● Instructions for the task: Copy the text of every row below exactly, line for line, and leave the pictures out of your answer.

● Data records:
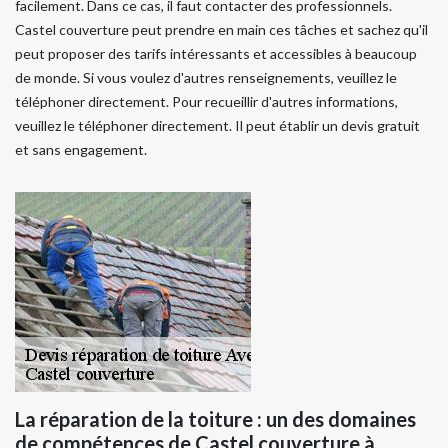
facilement. Dans ce cas, il faut contacter des professionnels.
Castel couverture peut prendre en main ces tâches et sachez qu'il
peut proposer des tarifs intéressants et accessibles à beaucoup
de monde. Si vous voulez d'autres renseignements, veuillez le
téléphoner directement. Pour recueillir d'autres informations,
veuillez le téléphoner directement. Il peut établir un devis gratuit
et sans engagement.
La réparation de la toiture : un des domaines
de compétences de Castel couverture à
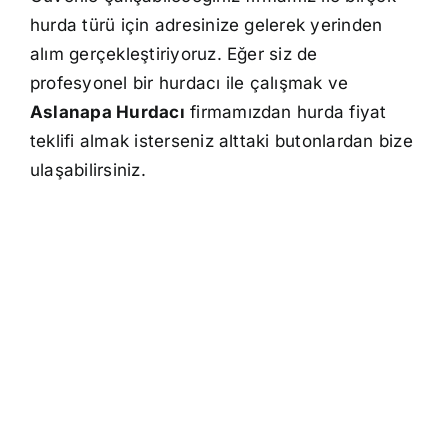
hurda türü için adresinize gelerek yerinden
alım gerçekleştiriyoruz. Eğer siz de
profesyonel bir hurdacı ile çalışmak ve
Aslanapa Hurdacı
firmamızdan hurda fiyat
teklifi almak isterseniz alttaki butonlardan bize
ulaşabilirsiniz.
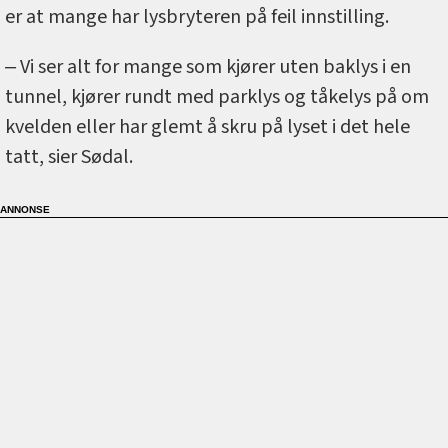
er at mange har lysbryteren på feil innstilling.
‒ Vi ser alt for mange som kjører uten baklys i en
tunnel, kjører rundt med parklys og tåkelys på om
kvelden eller har glemt å skru på lyset i det hele
tatt, sier Sødal.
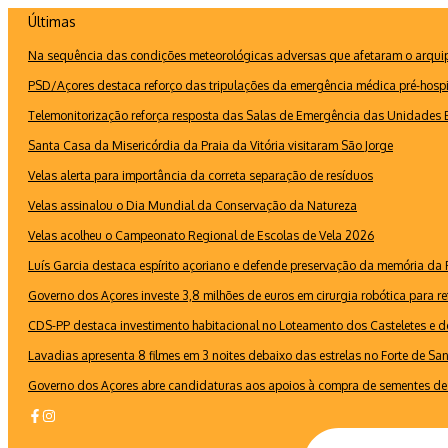
Ir
Últimas
para
Na sequência das condições meteorológicas adversas que afetaram o arquipé
o
conteúdo
PSD/Açores destaca reforço das tripulações da emergência médica pré-hospi
Telemonitorização reforça resposta das Salas de Emergência das Unidades B
Santa Casa da Misericórdia da Praia da Vitória visitaram São Jorge
Velas alerta para importância da correta separação de resíduos
Velas assinalou o Dia Mundial da Conservação da Natureza
Velas acolheu o Campeonato Regional de Escolas de Vela 2026
Luís Garcia destaca espírito açoriano e defende preservação da memória d
Governo dos Açores investe 3,8 milhões de euros em cirurgia robótica para re
CDS-PP destaca investimento habitacional no Loteamento dos Casteletes e def
Lavadias apresenta 8 filmes em 3 noites debaixo das estrelas no Forte de Sa
Governo dos Açores abre candidaturas aos apoios à compra de sementes de 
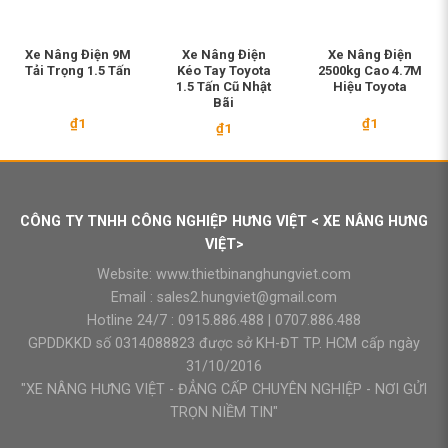
Xe Nâng Điện 9M
Xe Nâng Điện
Xe Nâng Điện
Tải Trọng 1.5 Tấn
Kéo Tay Toyota
2500kg Cao 4.7M
1.5 Tấn Cũ Nhật
Hiệu Toyota
Bãi
₫
1
₫
1
₫
1
CÔNG TY TNHH CÔNG NGHIỆP HƯNG VIỆT < XE NÂNG HƯNG
VIỆT>
Website:
www.thietbinanghungviet.com
Email :
sales2.hungviet@gmail.com
Hotline 24/7 :
0915.886.488
|
0707.886.488
GPDDKKD số 0314088823 được sở KH-ĐT TP. HCM cấp ngày
31/10/2016
"XE NÂNG HƯNG VIỆT - ĐẲNG CẤP CHUYÊN NGHIỆP - NƠI GỬI
TRỌN NIỀM TIN"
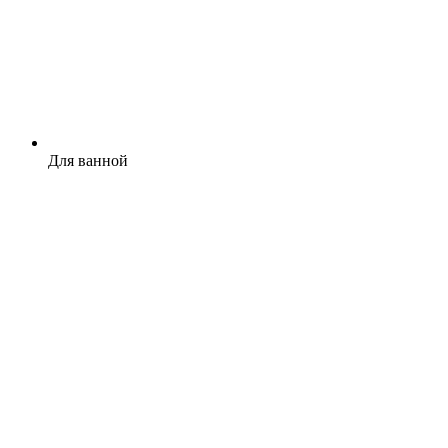
Для ванной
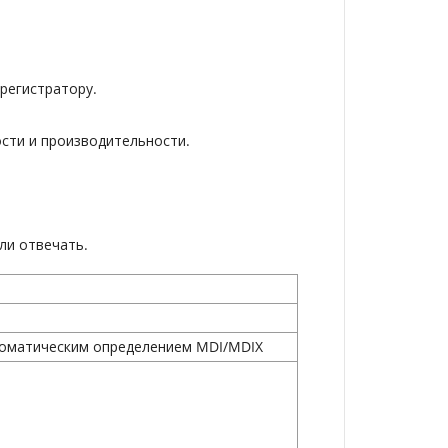
регистратору.
сти и производительности.
ли отвечать.
втоматическим определением MDI/MDIX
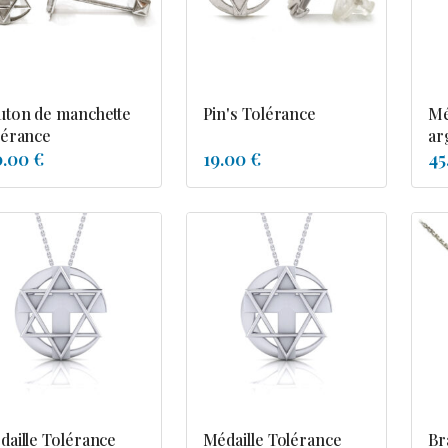
uton de manchette
Pin's Tolérance
Mé
lérance
ar
0.00 €
19.00 €
45
daille Tolérance
Médaille Tolérance
Br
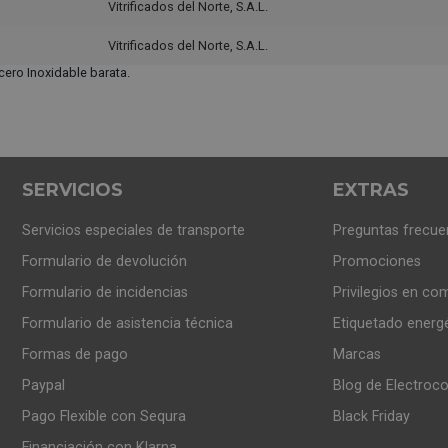
Vitrificados del Norte, S.A.L.
Vitrificados del Norte, S.A.L.
ro Inoxidable barata.
SERVICIOS
EXTRAS
Servicios especiales de transporte
Preguntas frecue
Formulario de devolución
Promociones
Formulario de incidencias
Privilegios en co
Formulario de asistencia técnica
Etiquetado energ
Formas de pago
Marcas
Paypal
Blog de Electroc
Pago Flexible con Sequra
Black Friday
Financiación con Klarna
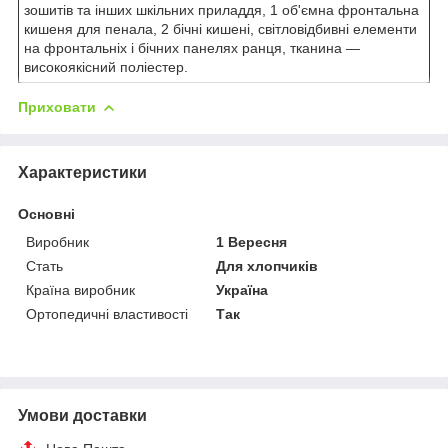
зошитів та інших шкільних приладдя, 1 об'ємна фронтальна
кишеня для пенала, 2 бічні кишені, світловідбивні елементи
на фронтальніх і бічних панелях ранця, тканина —
високоякісний поліестер.
Приховати
Характеристики
Основні
Виробник
1 Вересня
Стать
Для хлопчиків
Країна виробник
Україна
Ортопедичні властивості
Так
Умови доставки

● Exercise output:
facilement. Dans ce cas, il faut contacter des professionnels.
Castel couverture peut prendre en main ces tâches et sachez qu'il
peut proposer des tarifs intéressants et accessibles à beaucoup
de monde. Si vous voulez d'autres renseignements, veuillez le
téléphoner directement. Pour recueillir d'autres informations,
veuillez le téléphoner directement. Il peut établir un devis gratuit
et sans engagement.
La réparation de la toiture : un des domaines
de compétences de Castel couverture à
hurda türü için adresinize gelerek yerinden
alım gerçekleştiriyoruz. Eğer siz de
profesyonel bir hurdacı ile çalışmak ve
Aslanapa Hurdacı
firmamızdan hurda fiyat
teklifi almak isterseniz alttaki butonlardan bize
ulaşabilirsiniz.
er at mange har lysbryteren på feil innstilling.
‒ Vi ser alt for mange som kjører uten baklys i en
tunnel, kjører rundt med parklys og tåkelys på om
kvelden eller har glemt å skru på lyset i det hele
tatt, sier Sødal.
Ir
Últimas
para
Na sequência das condições meteorológicas adversas que afetaram o arquipé
o
conteúdo
PSD/Açores destaca reforço das tripulações da emergência médica pré-hospi
Telemonitorização reforça resposta das Salas de Emergência das Unidades B
Santa Casa da Misericórdia da Praia da Vitória visitaram São Jorge
Velas alerta para importância da correta separação de resíduos
Velas assinalou o Dia Mundial da Conservação da Natureza
Velas acolheu o Campeonato Regional de Escolas de Vela 2026
Luís Garcia destaca espírito açoriano e defende preservação da memória d
Governo dos Açores investe 3,8 milhões de euros em cirurgia robótica para re
CDS-PP destaca investimento habitacional no Loteamento dos Casteletes e def
Lavadias apresenta 8 filmes em 3 noites debaixo das estrelas no Forte de Sa
Governo dos Açores abre candidaturas aos apoios à compra de sementes de 
Xe Nâng Điện 9M
Xe Nâng Điện
Xe Nâng Điện
Tải Trọng 1.5 Tấn
Kéo Tay Toyota
2500kg Cao 4.7M
1.5 Tấn Cũ Nhật
Hiệu Toyota
Bãi
₫
1
₫
1
₫
1
CÔNG TY TNHH CÔNG NGHIỆP HƯNG VIỆT < XE NÂNG HƯNG
VIỆT>
Website:
www.thietbinanghungviet.com
Email :
sales2.hungviet@gmail.com
Hotline 24/7 :
0915.886.488
|
0707.886.488
GPDDKKD số 0314088823 được sở KH-ĐT TP. HCM cấp ngày
31/10/2016
"XE NÂNG HƯNG VIỆT - ĐẲNG CẤP CHUYÊN NGHIỆP - NƠI GỬI
TRỌN NIỀM TIN"
Для ванной
регистратору.
сти и производительности.
ли отвечать.
втоматическим определением MDI/MDIX
uton de manchette
Pin's Tolérance
Mé
lérance
ar
0.00 €
19.00 €
45
daille Tolérance
Médaille Tolérance
Br
Vitrificados del Norte, S.A.L.
Vitrificados del Norte, S.A.L.
ro Inoxidable barata.
SERVICIOS
EXTRAS
Servicios especiales de transporte
Preguntas frecue
Formulario de devolución
Promociones
Formulario de incidencias
Privilegios en co
Formulario de asistencia técnica
Etiquetado energ
Formas de pago
Marcas
Paypal
Blog de Electroc
Pago Flexible con Sequra
Black Friday
Financiación con Klarna
зошитів та інших шкільних приладдя, 1 об'ємна фронтальна
кишеня для пенала, 2 бічні кишені, світловідбивні елементи
на фронтальніх і бічних панелях ранця, тканина —
високоякісний поліестер.
Приховати
Характеристики
Основні
Виробник
1 Вересня
Стать
Для хлопчиків
Країна виробник
Україна
Ортопедичні властивості
Так
Умови доставки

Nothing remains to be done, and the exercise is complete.